Tomlinson stood, slipped the note into his pocket, and took charge of the laptop as he reseated himself at the old man’s shoulder, the old man weeping now. Gave the Brazilian a warning look, Enough! and put a hand on Sampedro’s shoulder. “Mr. Sampedro, you haven’t seen where we found the wreckage.” Waited several seconds, then said, “We were sent to tell you—help give you some peace about what happened, that’s what I think. Please . . . look at these photos.”
“Should have . . . died,” the man said, but Tomlinson wouldn’t let him push the computer away. Instead, one after another, he clicked through photos of the shell pyramid, pottery shards, ancient shell tools. “Look . . . what do you think this is?” until he had the aviator’s attention.
Then explained, “There is where we found the wreckage—where your three brothers died. A power spot. Sacred ground! Last night, going through your wife’s scrapbooks, it all came together in my head and I knew why the spot had called to us. Harley, Cochise, the others, they’re still there, man.”
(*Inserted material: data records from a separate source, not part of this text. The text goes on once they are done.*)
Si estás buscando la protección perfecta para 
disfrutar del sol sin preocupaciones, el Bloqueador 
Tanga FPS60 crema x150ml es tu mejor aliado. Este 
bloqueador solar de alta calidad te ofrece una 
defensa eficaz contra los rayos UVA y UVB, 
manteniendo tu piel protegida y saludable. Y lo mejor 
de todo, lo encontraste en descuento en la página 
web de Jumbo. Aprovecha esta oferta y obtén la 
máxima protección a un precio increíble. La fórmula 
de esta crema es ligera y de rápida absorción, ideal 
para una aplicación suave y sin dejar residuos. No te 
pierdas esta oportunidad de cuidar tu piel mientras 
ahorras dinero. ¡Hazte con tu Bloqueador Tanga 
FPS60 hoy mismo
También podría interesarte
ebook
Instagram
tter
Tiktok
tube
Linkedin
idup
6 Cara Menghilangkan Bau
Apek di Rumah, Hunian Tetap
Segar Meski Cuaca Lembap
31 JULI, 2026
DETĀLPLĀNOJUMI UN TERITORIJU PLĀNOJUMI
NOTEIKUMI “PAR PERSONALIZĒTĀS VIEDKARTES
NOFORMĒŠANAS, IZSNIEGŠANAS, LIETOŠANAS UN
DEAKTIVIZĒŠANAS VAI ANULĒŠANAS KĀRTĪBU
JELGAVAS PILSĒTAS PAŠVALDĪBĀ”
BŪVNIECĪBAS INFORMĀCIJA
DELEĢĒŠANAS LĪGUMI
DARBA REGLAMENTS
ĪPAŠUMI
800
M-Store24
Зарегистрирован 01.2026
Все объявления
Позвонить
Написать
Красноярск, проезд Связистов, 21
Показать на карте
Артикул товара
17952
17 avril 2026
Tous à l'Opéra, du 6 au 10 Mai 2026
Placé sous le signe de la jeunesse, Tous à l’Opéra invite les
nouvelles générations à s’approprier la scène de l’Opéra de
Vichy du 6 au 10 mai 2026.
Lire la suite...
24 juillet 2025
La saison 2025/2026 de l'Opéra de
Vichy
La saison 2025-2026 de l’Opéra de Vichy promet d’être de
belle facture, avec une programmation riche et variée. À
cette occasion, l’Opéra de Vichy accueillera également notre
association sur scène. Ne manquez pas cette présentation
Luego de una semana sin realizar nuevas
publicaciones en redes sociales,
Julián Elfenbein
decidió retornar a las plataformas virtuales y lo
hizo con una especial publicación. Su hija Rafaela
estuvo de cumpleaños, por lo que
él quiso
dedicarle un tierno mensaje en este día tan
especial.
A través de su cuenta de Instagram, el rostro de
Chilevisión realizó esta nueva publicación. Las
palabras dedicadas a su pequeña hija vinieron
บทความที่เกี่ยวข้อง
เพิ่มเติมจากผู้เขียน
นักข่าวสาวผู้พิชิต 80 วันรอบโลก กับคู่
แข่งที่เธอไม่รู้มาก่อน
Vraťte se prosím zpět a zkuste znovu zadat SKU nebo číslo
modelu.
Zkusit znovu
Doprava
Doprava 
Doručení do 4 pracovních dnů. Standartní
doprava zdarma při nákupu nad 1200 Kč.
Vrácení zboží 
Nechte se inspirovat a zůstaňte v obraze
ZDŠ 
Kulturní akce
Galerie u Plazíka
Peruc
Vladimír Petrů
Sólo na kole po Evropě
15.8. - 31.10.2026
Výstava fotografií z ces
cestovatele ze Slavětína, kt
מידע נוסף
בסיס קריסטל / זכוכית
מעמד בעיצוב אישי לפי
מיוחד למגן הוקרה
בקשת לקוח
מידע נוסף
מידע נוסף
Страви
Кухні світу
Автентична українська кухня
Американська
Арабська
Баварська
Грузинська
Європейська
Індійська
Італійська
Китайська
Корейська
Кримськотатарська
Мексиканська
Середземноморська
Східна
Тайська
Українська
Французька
Coachie had been the wingman’s nickname, not Cochise, but Sampedro, sitting upright while Tomlinson stuffed a pillow behind him, was suddenly interested. Looked at a few more shots, then asked, “Bones . . . they died . . . in an . . . Indian place?” His face, his tone, wanting to believe. There was a sadness in his manner, though, and I knew he was thinking about the flare he’d seen—seven decades spent wondering if one of his men had survived.
Tomlinson picked up on it, too, so closed the computer, sparing the man photos of a parachute harness and a tube of morphine, telling him, “From what we found, the crash happened so fast, none of them suffered. It was the right time for your brothers.”
“An Indian place,” Sampedro murmured, his mind drifting again.
“Not Pawnee or Dakota,” Tomlinson replied to Pawn Man, the aviator. “Ancient, though. See what I’m saying? You didn’t kill your friends. Angel—they were leading you home.”